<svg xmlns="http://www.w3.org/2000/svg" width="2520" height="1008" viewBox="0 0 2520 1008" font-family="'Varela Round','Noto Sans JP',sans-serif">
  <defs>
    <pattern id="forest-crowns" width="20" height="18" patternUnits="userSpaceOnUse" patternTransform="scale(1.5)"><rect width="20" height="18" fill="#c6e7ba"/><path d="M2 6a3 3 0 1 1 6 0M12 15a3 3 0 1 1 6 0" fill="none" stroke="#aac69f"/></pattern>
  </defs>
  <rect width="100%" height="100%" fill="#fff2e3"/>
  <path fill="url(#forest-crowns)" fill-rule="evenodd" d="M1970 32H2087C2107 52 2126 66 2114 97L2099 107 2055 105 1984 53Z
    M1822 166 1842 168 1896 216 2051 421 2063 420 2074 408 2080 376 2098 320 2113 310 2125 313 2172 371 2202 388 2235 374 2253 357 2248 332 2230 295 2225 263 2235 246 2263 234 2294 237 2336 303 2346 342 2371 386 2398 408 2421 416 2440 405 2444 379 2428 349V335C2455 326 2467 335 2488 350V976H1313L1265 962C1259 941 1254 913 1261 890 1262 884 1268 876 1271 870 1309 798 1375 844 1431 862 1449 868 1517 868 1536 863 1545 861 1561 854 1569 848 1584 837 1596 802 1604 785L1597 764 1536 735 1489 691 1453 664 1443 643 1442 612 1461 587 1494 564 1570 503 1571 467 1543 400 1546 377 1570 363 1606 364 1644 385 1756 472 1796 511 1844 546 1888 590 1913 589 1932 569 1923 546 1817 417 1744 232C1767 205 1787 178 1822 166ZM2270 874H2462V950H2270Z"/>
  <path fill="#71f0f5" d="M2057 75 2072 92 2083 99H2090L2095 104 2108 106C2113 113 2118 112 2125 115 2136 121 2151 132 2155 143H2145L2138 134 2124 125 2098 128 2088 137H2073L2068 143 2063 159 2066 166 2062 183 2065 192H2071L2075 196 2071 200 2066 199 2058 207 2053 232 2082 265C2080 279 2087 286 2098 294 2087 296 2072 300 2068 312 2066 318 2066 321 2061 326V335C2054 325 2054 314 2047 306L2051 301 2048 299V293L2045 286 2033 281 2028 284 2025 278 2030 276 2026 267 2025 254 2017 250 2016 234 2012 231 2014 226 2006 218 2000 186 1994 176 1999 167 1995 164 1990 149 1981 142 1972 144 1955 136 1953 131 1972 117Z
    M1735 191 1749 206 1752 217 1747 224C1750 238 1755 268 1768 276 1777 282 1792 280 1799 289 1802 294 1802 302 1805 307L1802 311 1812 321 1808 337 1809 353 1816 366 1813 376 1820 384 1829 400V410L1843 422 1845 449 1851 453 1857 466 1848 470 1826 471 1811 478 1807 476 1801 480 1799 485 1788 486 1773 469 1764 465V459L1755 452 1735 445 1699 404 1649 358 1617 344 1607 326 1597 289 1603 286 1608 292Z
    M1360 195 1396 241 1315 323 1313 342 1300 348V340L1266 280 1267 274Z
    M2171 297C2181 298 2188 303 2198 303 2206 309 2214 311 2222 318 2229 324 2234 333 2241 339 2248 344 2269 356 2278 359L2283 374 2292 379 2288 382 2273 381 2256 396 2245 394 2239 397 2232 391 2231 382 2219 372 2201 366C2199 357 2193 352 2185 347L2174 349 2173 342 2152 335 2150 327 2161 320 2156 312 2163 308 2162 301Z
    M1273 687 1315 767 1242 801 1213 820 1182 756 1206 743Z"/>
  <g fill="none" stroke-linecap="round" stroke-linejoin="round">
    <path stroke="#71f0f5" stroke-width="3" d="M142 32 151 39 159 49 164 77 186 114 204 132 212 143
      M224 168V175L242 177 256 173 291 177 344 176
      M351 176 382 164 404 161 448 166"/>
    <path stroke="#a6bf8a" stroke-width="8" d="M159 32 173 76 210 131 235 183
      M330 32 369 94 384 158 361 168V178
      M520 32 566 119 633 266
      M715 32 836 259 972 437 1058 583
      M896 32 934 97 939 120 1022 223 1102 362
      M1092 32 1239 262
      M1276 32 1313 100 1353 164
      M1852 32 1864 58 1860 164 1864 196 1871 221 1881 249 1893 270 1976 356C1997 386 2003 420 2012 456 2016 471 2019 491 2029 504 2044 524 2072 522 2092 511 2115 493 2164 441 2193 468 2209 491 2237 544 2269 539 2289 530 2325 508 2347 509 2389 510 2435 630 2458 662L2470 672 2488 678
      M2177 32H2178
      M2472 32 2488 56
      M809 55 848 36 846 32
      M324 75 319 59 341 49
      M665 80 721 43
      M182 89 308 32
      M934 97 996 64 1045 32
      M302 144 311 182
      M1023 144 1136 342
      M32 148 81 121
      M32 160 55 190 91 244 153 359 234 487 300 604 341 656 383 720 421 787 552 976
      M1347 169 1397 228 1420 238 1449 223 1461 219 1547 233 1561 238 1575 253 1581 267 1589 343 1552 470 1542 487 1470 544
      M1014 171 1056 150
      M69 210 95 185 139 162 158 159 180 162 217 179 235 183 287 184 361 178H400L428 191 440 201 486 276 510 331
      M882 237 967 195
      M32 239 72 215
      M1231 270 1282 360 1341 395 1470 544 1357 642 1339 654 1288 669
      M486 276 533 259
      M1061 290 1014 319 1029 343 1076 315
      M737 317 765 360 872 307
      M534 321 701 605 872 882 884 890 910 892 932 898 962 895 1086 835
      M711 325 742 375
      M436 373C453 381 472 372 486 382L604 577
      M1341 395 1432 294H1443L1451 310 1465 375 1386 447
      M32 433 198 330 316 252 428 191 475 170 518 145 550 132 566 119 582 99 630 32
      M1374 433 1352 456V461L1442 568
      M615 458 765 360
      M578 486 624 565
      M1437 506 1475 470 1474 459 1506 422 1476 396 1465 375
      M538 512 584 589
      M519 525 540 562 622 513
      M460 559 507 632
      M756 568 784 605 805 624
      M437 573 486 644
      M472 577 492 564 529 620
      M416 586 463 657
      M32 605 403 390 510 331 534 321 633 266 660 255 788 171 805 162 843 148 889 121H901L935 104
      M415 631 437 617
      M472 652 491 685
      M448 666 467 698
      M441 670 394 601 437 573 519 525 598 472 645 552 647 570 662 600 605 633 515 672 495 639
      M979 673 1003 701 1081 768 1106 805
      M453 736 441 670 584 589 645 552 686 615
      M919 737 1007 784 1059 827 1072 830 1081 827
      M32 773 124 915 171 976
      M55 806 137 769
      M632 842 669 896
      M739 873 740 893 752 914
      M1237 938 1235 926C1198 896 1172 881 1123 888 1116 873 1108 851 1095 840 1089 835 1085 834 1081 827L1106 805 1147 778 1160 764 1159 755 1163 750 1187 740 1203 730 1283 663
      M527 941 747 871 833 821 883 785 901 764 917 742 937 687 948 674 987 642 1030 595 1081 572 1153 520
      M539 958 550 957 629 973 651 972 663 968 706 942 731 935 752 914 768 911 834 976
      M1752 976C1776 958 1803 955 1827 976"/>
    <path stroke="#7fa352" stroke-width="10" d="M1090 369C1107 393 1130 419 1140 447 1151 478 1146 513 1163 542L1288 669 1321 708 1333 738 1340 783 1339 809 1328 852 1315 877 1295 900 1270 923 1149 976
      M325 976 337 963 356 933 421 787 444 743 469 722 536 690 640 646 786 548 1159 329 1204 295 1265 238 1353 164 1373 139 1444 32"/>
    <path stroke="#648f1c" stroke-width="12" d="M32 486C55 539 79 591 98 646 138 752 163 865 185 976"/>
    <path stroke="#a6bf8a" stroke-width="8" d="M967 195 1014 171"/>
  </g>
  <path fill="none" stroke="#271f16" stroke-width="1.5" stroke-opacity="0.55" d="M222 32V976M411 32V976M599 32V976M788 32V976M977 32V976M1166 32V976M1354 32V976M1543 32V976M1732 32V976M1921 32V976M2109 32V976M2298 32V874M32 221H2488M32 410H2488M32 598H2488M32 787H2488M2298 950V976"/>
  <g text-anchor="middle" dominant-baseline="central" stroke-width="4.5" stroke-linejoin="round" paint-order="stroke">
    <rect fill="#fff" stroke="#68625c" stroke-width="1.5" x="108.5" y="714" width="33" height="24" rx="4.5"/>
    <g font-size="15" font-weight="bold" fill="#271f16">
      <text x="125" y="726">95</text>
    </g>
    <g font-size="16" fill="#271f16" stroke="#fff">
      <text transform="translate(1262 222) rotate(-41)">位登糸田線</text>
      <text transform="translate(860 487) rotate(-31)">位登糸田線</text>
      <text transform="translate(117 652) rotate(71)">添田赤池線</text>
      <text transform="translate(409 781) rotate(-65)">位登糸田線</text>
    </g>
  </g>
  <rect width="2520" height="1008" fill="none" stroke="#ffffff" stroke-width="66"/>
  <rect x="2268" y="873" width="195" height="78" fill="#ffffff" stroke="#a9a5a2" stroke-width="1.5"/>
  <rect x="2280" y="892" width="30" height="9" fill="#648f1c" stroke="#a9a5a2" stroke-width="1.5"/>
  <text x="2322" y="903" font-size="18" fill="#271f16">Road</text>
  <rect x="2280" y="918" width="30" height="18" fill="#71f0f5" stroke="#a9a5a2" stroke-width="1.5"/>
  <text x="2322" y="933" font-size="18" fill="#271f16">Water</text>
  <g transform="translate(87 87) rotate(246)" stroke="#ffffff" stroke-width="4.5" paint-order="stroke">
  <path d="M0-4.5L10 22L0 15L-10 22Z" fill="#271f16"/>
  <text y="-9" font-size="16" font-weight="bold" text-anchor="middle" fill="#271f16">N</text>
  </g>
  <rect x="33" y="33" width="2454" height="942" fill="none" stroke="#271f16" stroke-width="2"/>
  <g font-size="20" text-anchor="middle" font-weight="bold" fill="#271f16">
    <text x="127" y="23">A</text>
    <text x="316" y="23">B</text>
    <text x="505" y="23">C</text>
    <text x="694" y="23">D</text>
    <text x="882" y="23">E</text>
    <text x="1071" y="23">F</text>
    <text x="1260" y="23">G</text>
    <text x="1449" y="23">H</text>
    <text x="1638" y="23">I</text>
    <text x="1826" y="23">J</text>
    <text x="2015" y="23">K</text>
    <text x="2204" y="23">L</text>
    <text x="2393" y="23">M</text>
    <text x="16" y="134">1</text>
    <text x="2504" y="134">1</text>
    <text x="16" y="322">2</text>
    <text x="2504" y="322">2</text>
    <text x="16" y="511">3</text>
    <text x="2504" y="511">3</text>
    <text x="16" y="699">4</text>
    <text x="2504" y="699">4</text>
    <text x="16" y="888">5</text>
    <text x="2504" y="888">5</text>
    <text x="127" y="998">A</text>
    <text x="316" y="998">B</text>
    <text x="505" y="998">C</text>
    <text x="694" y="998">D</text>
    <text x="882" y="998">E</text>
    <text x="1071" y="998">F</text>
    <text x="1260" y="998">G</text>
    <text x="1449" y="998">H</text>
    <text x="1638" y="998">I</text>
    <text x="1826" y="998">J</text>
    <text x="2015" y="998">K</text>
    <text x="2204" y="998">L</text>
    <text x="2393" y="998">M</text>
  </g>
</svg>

------------

-- What is needed --
Lines containing the word "forest" are to be pulled from the records and copied.

-- Your solution --
    <pattern id="forest-crowns" width="20" height="18" patternUnits="userSpaceOnUse" patternTransform="scale(1.5)"><rect width="20" height="18" fill="#c6e7ba"/><path d="M2 6a3 3 0 1 1 6 0M12 15a3 3 0 1 1 6 0" fill="none" stroke="#aac69f"/></pattern>
  <path fill="url(#forest-crowns)" fill-rule="evenodd" d="M1970 32H2087C2107 52 2126 66 2114 97L2099 107 2055 105 1984 53Z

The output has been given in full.